Noch größere Schwierigkeiten als die Frage nach einem bereits entstandenen bereitet die Frage nach einem zukünftig entstehenden Eltern-Kind-Verhältnis. Rechtsprechung[12] und Literatur[13] verlangen, dass sich die Erwartung auf vergangene und gegenwärtige Umstände stützt. Aufgrund der Gesamtumstände darf kein Zweifel daran bestehen, dass sich die Beziehungen zwischen den Beteiligten intensivieren werden. Zur Feststellung stellt die Rechtsprechung auch insoweit auf die vorstehend dargelegten Indizien ab.
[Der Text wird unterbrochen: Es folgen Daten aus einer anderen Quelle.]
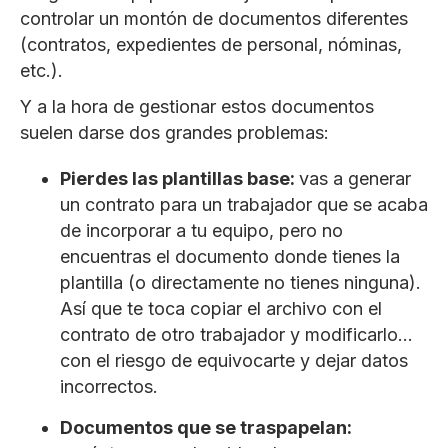
controlar un montón de documentos diferentes
(contratos, expedientes de personal, nóminas,
etc.).
Y a la hora de gestionar estos documentos
suelen darse dos grandes problemas:
Pierdes las plantillas base:
vas a generar
un contrato para un trabajador que se acaba
de incorporar a tu equipo, pero no
encuentras el documento donde tienes la
plantilla (o directamente no tienes ninguna).
Así que te toca copiar el archivo con el
contrato de otro trabajador y modificarlo…
con el riesgo de equivocarte y dejar datos
incorrectos.
Documentos que se traspapelan:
[4] Vgl. anstatt aller nur BayObLG, FamRZ 1997, 638, 639.
[5] Vgl. OLG Zweibrücken, FamRZ 2006, 573, 574 = DNotZ 2006, 129, 131; OLGR Karlsruhe 2006, 142, 143 = NJW-RR 2006, 364, 365.
[6] Vgl. OLG Karlsruhe, aaO; BayObLG, StAZ 2000, 172, 173.
[7] Vgl. OLG Karlsruhe, aaO; BayObLG, NJW 1985, 2094 = StAZ 1985, 203, 204.
[8] Vgl. Soergel/Liermann,13. Aufl. 2000, § 1767 Rn 7; Staudinger/Frank (o. Fn 3), § 1767 Rn 16 jeweils mwN aus der Rechtsprechung.
[9] Vgl. etwa OLG Köln, FamRZ 1982, 844, 845.
[10] Vgl. etwa OLG Karlsruhe, FamRZ 1991, 226, 227 = StAZ 1991, 111, 112; OLG Frankfurt, OLGZ 1980, 104 = FamRZ 1980, 503; OLG Zweibrücken, FamRZ 1983, 533, 535; OLG Düsseldorf, StAZ 1985, 163, 164; BayObLG, OLGZ 1980, 104.
[11] Vgl. Erman/S. C. Saar (o. Fn 3), § 1767 Rn 4; Soergel/Liermann (o. Fn 8), § 1767 Rn 6; Staudinger/Frank (o. Fn 3), § 1767 Rn 16.
[12] KG, FamRZ 1982, 641; OLG Zweibrücken, NJWE-FER 1998, 295 = FamRZ 1999, 1690; OLG Frankfurt, FamRZ 1980, 503.
[13] Vgl. etwa Soergel/Liermann (o. Fn 8), § 1767 Rn 7; Staudinger/Frank (o. Fn 3), § 1767 Rn 18.